= 2024 Thai Senate election scandal =

Political scandal

The 2024 Thai Senate election scandal is a political scandal involving members of the Senate of Thailand elected in 2024. The scandal includes allegations of systemic fraud and vote buying by over 100 senators. The scandal is being investigated by two probes, including the Election Commission (EC) and the Department of Special Investigation (DSI).

== Background ==

The 2024 Thai Senate elections held from 9 to 26 June 2024 was the first senatorial elections held under the 2017 Constitution. Of the 200 senators elected, 153 are described as "Blue Senators" affiliated with the Bhumjaithai Party, 19 as "New Breed Senators" in more liberal and progressive camps, and 28 unaffiliated members.

== Investigation ==
On 6 March 2025, the DSI announced it would launch a probe of unlawful gatherings and related money laundering related to the 2024 election.

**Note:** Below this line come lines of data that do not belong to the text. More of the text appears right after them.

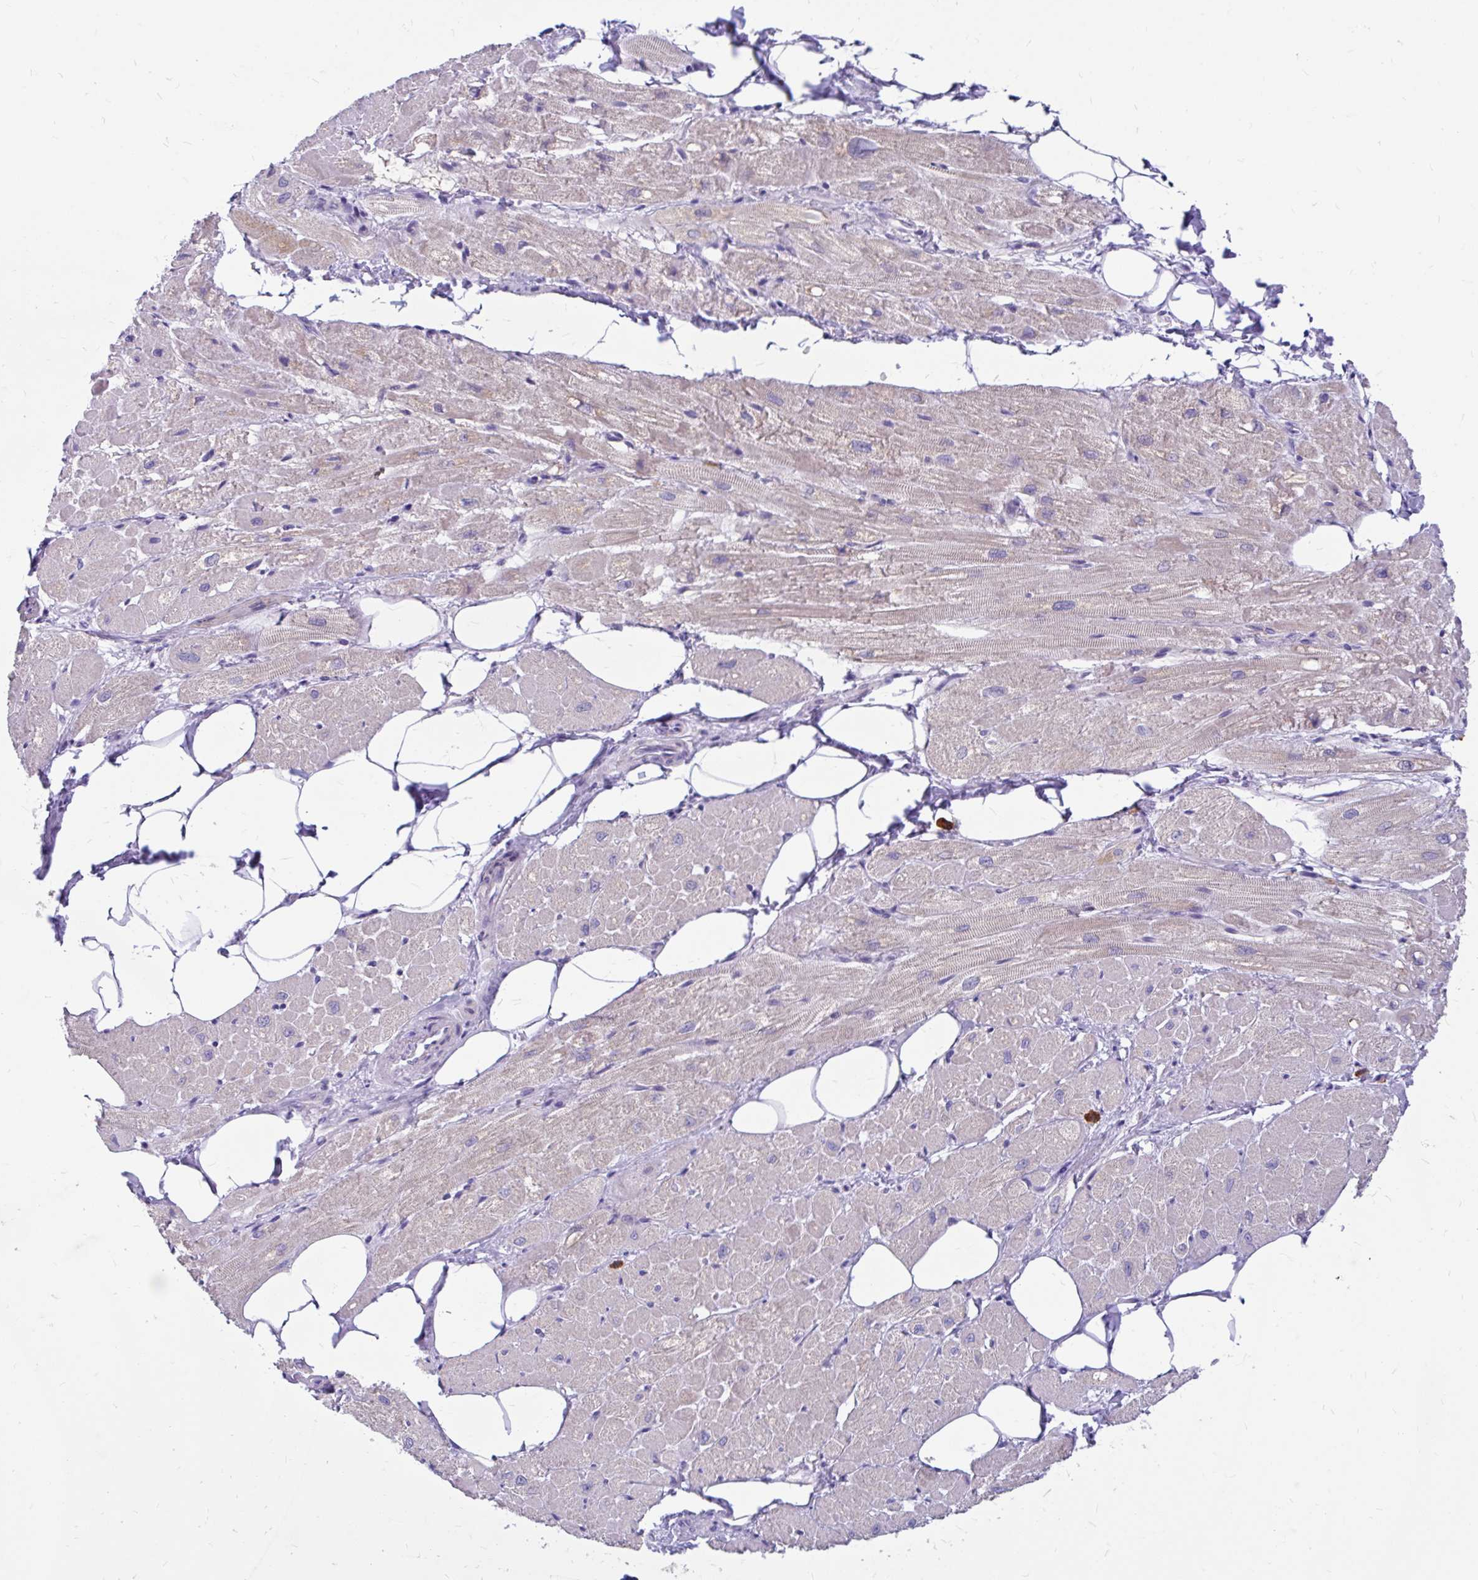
{"staining": {"intensity": "weak", "quantity": "25%-75%", "location": "cytoplasmic/membranous"}, "tissue": "heart muscle", "cell_type": "Cardiomyocytes", "image_type": "normal", "snomed": [{"axis": "morphology", "description": "Normal tissue, NOS"}, {"axis": "topography", "description": "Heart"}], "caption": "An immunohistochemistry histopathology image of normal tissue is shown. Protein staining in brown highlights weak cytoplasmic/membranous positivity in heart muscle within cardiomyocytes. (DAB IHC, brown staining for protein, blue staining for nuclei).", "gene": "MAP1LC3A", "patient": {"sex": "male", "age": 62}}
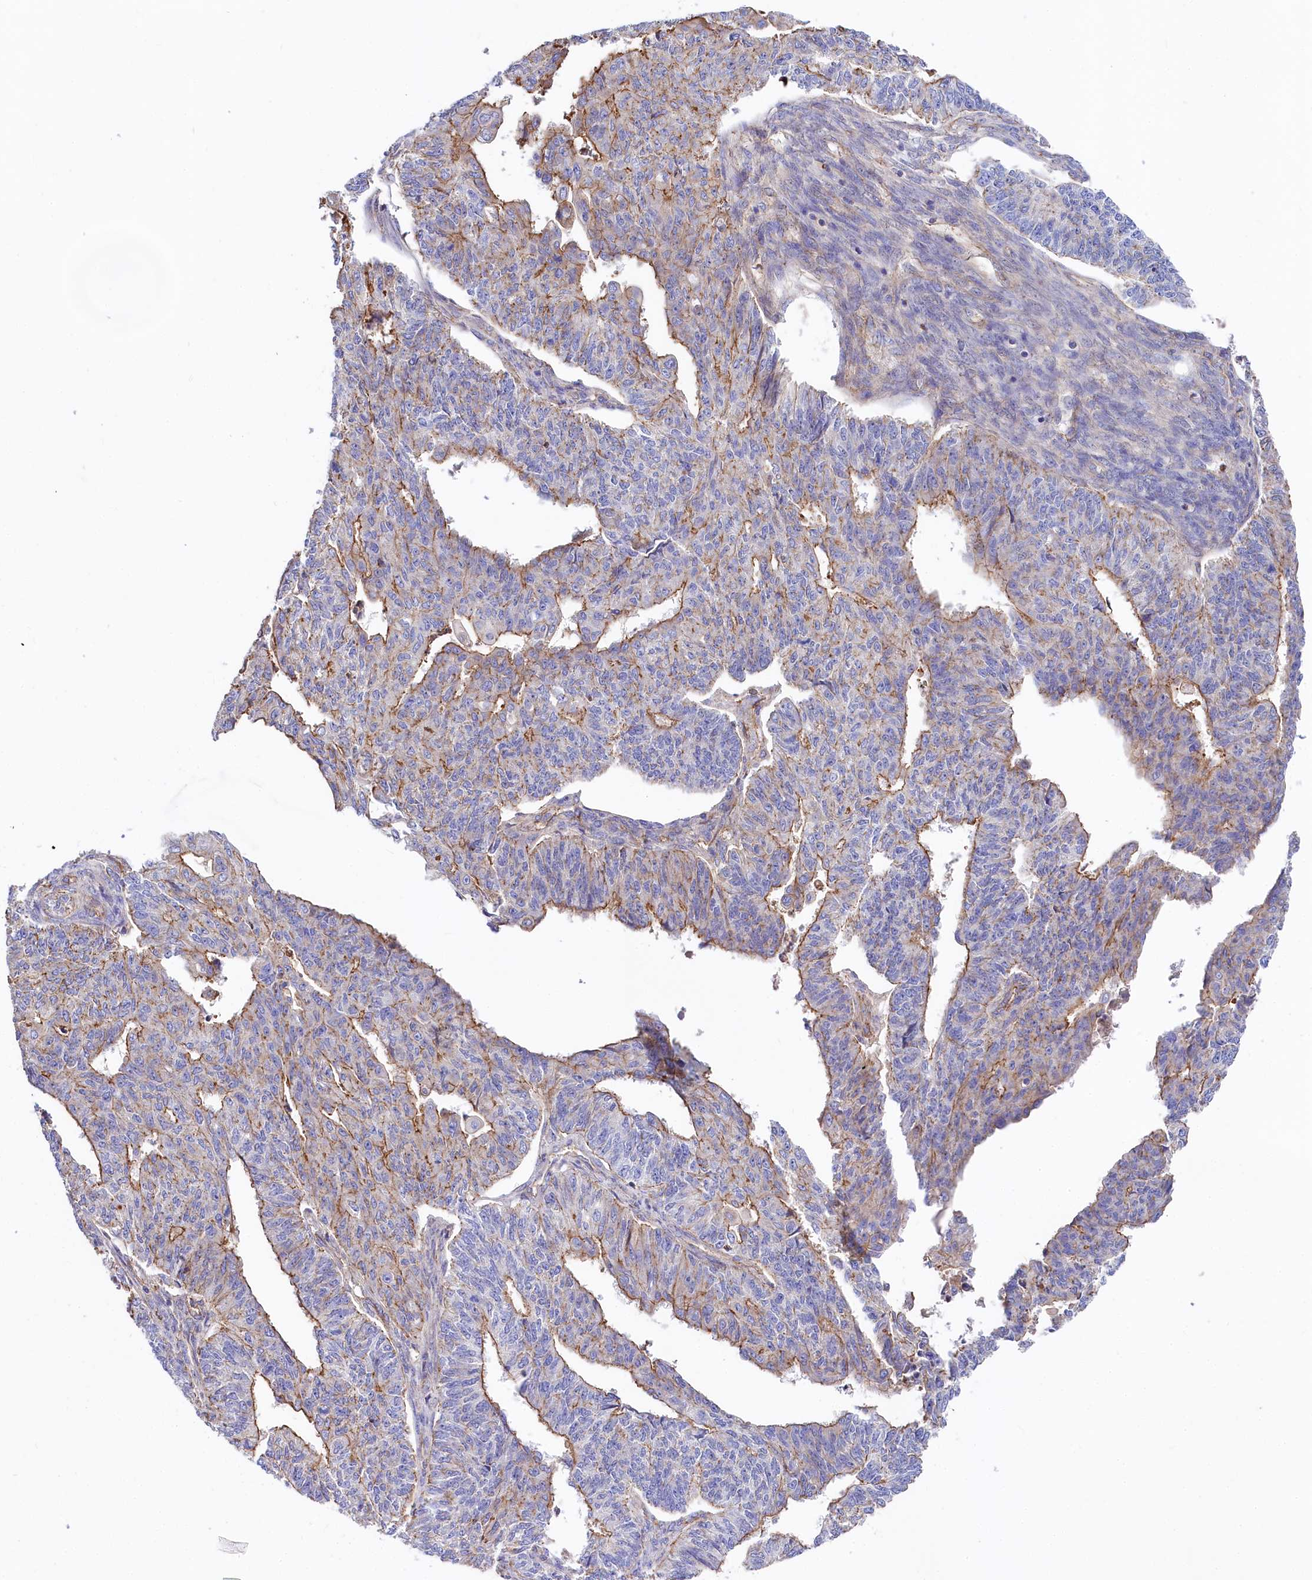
{"staining": {"intensity": "moderate", "quantity": "25%-75%", "location": "cytoplasmic/membranous"}, "tissue": "endometrial cancer", "cell_type": "Tumor cells", "image_type": "cancer", "snomed": [{"axis": "morphology", "description": "Adenocarcinoma, NOS"}, {"axis": "topography", "description": "Endometrium"}], "caption": "Immunohistochemical staining of human endometrial cancer displays moderate cytoplasmic/membranous protein positivity in approximately 25%-75% of tumor cells.", "gene": "FCHSD2", "patient": {"sex": "female", "age": 32}}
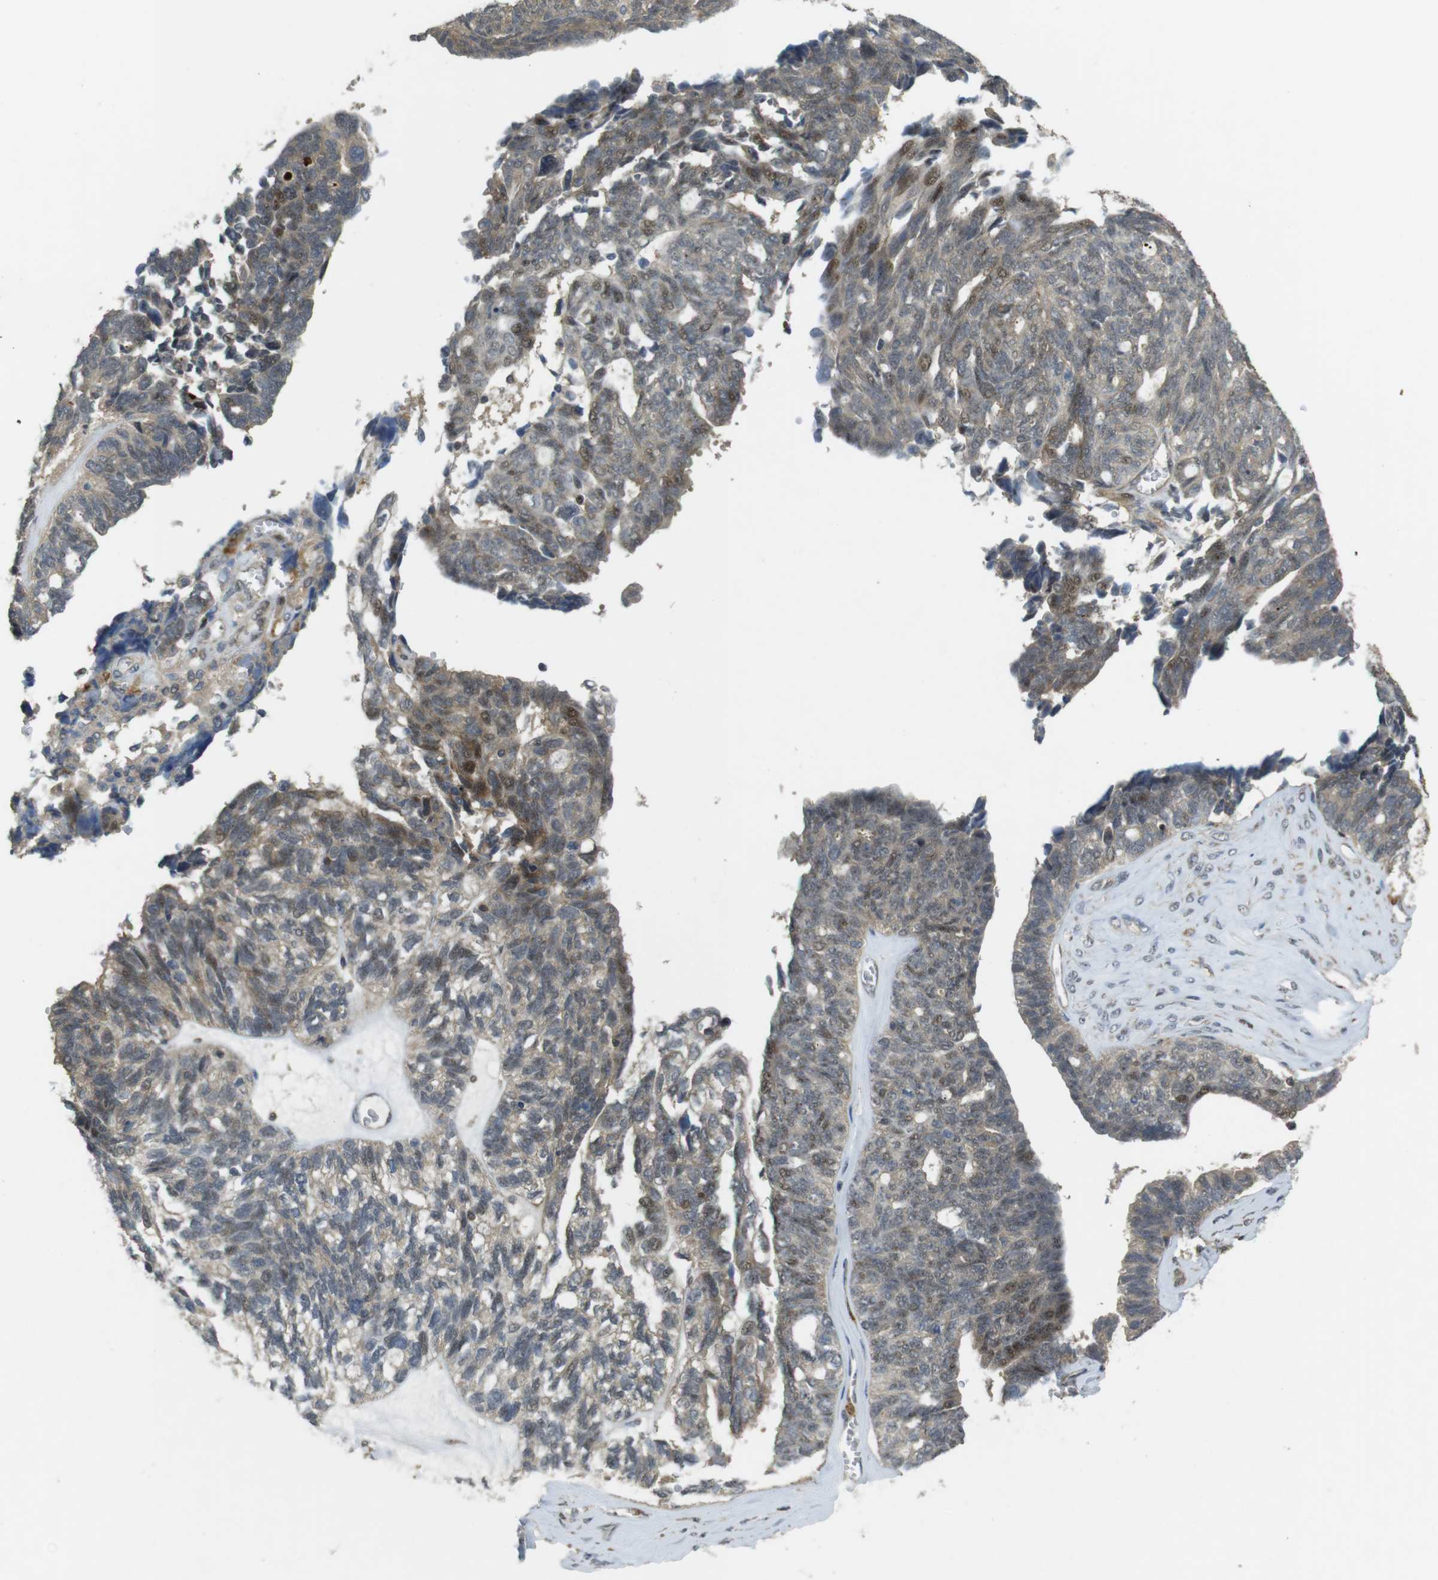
{"staining": {"intensity": "weak", "quantity": "25%-75%", "location": "cytoplasmic/membranous,nuclear"}, "tissue": "ovarian cancer", "cell_type": "Tumor cells", "image_type": "cancer", "snomed": [{"axis": "morphology", "description": "Cystadenocarcinoma, serous, NOS"}, {"axis": "topography", "description": "Ovary"}], "caption": "Serous cystadenocarcinoma (ovarian) stained with a brown dye shows weak cytoplasmic/membranous and nuclear positive positivity in approximately 25%-75% of tumor cells.", "gene": "TMX3", "patient": {"sex": "female", "age": 79}}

Earlier in February, Senate Speaker Mongkol Surasajja expressed strong opposition to any DSI probe into the election.

On 19 March 2025, the EC announced it had created a 26th subcommittee to investigate election fraud complaints.

On 7 May 2025, the EC was reported to be planning to charge 60 members of the Senate with charges related to vote-fixing in the 2024 election.

On 9 May 2025, the EC delivered summonses to 6 of 53 senators being investigated for vote-rigging. The 6 senators, all representing Bangkok, were Alongkot Vorakee, Chokchai Kittithanesuan, Jirasak Chookhwamdee, Pibulat Haruehanprakan, Wuttichart Kalyanamitra, and Phisut Rattanawong. 47 more senators representating the provinces were awaiting summonses.

On 14 May 2025, the DSI announced there were around 1,200 suspects under investigation under their probe examining money laundering during the 2024 election.